Data Science newsletter – August 29, 2018

Newsletter features journalism, research papers, events, tools/software, and jobs for August 29, 2018


Data Science News

The Untold Story of NotPetya, the Most Devastating Cyberattack in History

WIRED, Security, Andy Greenberg


Crippled ports. Paralyzed corporations. Frozen government agencies. How a single piece of code crashed the world.

How Facebook, Apple and Microsoft are contributing to an openly licensed map of the world

The Open Data Institute


At the State of the Map conference in Milan, the teams from Microsoft, Apple and Facebook presented their projects, describing how they are working with communities.

RENCI to Lead Two $1 Million Grants to Support Data-Intensive Scientific Research

University of North Carolina at Chapel Hill, Renaissance Computing Institute


Two new $1 million awards from the National Science Foundation aim to help researchers take advantage of the latest advances in data science, networking and computation while protecting the integrity of their scientific work.

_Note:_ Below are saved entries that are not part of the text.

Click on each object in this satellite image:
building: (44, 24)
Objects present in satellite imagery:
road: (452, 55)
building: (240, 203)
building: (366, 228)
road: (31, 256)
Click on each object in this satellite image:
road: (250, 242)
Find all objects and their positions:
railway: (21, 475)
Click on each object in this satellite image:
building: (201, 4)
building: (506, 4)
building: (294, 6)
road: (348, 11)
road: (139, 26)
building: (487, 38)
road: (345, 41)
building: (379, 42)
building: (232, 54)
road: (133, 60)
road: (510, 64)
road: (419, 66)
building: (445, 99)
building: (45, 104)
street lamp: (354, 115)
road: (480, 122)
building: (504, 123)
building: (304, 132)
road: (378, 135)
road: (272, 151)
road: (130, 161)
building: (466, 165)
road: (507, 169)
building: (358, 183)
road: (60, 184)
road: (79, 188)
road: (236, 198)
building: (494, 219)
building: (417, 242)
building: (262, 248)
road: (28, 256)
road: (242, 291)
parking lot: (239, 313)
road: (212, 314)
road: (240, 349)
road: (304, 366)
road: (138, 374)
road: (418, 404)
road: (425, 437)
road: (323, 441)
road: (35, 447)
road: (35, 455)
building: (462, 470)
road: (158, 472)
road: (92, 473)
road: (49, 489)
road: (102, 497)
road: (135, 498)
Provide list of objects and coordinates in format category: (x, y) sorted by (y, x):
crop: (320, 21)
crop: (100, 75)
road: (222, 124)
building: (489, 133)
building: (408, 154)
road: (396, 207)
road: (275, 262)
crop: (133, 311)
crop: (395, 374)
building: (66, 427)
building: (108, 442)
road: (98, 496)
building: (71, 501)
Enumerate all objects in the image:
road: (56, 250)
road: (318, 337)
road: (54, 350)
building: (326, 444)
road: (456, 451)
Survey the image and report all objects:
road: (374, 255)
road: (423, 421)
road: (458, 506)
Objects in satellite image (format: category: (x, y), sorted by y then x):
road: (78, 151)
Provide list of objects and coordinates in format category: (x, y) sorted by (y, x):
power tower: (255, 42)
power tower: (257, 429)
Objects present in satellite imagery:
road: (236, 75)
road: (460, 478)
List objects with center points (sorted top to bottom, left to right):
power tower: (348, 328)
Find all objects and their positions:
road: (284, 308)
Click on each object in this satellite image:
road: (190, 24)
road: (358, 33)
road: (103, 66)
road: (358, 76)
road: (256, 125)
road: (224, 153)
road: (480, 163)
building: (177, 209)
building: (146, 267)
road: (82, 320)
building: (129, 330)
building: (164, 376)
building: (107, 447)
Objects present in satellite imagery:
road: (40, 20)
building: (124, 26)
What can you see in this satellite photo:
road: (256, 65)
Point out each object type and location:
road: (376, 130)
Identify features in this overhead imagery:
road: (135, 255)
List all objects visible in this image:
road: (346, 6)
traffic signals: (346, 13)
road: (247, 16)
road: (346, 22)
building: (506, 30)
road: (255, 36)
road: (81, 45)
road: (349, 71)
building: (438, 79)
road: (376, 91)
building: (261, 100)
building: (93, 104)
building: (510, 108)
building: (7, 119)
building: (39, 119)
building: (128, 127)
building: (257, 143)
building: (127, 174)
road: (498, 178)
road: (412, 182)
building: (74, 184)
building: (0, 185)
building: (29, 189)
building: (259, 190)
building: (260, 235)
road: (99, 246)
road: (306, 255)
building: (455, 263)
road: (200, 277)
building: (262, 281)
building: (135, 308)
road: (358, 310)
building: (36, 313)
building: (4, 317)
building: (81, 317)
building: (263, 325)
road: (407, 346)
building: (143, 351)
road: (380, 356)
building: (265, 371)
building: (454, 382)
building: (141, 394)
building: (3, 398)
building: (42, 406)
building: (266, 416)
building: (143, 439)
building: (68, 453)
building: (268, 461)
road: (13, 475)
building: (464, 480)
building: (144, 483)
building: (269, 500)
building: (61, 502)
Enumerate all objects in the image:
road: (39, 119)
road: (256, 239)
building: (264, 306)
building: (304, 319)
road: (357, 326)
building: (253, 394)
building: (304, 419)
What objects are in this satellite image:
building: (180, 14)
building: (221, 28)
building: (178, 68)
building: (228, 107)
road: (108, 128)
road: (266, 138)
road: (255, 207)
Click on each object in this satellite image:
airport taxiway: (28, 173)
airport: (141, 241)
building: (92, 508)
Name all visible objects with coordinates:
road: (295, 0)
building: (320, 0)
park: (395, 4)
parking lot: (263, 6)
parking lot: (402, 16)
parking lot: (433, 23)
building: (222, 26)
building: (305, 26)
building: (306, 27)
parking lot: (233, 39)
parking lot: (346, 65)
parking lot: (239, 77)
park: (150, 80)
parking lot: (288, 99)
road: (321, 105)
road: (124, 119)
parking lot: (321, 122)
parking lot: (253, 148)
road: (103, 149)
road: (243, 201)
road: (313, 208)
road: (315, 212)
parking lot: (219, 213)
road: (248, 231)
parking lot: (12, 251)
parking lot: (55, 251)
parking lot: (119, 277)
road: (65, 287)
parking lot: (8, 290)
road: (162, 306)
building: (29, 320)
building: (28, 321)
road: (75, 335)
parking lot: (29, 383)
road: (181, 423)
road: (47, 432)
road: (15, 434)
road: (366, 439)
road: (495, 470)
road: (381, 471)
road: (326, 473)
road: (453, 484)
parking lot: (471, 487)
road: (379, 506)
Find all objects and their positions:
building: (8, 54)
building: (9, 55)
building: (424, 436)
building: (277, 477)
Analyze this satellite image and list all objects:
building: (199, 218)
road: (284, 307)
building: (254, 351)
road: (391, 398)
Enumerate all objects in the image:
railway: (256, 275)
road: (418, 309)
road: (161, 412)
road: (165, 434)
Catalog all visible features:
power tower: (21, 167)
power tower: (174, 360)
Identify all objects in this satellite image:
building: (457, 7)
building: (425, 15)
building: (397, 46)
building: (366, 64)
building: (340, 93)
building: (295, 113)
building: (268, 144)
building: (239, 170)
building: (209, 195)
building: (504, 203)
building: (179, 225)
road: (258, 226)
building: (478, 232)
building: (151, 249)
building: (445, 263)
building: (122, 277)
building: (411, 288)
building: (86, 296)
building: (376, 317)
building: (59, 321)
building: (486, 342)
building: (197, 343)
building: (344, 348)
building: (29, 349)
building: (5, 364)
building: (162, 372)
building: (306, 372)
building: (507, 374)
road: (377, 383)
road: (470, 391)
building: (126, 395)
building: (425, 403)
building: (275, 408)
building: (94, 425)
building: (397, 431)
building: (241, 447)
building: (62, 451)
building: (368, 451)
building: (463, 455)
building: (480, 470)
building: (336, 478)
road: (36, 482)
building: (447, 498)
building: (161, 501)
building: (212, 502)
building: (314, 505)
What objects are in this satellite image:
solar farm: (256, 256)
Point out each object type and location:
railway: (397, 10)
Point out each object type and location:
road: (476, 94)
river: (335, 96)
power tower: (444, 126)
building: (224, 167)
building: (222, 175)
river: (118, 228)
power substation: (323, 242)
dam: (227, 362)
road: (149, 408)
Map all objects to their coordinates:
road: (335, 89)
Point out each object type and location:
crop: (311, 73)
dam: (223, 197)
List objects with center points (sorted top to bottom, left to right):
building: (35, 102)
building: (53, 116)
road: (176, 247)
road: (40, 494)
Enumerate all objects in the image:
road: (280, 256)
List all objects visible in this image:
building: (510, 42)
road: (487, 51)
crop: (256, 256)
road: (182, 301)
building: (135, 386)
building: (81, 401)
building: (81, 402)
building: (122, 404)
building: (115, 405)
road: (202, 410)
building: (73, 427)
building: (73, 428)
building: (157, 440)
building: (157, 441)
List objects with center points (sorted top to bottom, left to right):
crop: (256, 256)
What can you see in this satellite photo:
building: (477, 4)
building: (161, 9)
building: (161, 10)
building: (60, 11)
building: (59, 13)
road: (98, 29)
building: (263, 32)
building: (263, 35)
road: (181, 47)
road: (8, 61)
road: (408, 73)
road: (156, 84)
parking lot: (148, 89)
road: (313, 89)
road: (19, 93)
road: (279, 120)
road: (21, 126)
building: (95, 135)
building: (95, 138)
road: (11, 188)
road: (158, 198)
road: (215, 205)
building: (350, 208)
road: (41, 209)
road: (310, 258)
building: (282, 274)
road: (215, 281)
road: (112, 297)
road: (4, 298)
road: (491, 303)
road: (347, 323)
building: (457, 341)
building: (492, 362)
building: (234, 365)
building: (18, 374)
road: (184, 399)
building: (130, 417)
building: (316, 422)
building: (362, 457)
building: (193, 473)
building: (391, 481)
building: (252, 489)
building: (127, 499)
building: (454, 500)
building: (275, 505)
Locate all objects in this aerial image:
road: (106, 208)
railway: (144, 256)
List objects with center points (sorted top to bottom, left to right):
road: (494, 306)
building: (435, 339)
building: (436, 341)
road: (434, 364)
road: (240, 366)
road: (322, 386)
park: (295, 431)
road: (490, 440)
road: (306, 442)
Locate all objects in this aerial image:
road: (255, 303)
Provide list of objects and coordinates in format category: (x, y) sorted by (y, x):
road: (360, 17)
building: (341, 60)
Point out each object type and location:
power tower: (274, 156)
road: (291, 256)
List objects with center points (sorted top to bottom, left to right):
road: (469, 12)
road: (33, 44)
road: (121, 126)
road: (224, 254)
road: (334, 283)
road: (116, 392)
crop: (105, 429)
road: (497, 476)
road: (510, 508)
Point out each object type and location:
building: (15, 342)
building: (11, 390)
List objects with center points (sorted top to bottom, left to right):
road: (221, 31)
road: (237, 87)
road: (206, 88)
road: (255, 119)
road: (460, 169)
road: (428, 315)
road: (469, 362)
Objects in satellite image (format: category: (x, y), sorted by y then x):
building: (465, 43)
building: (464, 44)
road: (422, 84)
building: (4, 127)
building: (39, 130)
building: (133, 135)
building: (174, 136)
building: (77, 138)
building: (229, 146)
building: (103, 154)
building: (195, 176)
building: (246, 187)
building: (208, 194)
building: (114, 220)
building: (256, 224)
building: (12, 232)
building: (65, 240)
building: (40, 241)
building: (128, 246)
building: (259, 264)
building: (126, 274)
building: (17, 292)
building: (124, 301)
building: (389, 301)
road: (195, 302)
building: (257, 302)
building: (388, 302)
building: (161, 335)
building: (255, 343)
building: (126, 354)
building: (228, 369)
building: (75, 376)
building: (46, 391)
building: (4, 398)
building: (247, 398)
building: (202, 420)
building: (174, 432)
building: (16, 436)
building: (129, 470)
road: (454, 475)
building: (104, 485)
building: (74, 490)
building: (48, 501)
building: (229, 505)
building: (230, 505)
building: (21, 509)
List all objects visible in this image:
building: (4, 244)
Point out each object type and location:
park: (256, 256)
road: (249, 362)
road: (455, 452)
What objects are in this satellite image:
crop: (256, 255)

The Renaissance Computing Institute (RENCI) of the University of North Carolina at Chapel Hill will serve as lead institution on both projects.

Many scientists today use sophisticated data-intensive approaches to combine and analyze large data sets from scientific instruments and data stores all over the country. While these techniques hold great value for discovery and innovation, integrating the necessary data and tools into a scientist’s workflow is often a complex undertaking. In addition, errors can be introduced when data is moved or analyzed; if those errors go undetected, it can compromise the science.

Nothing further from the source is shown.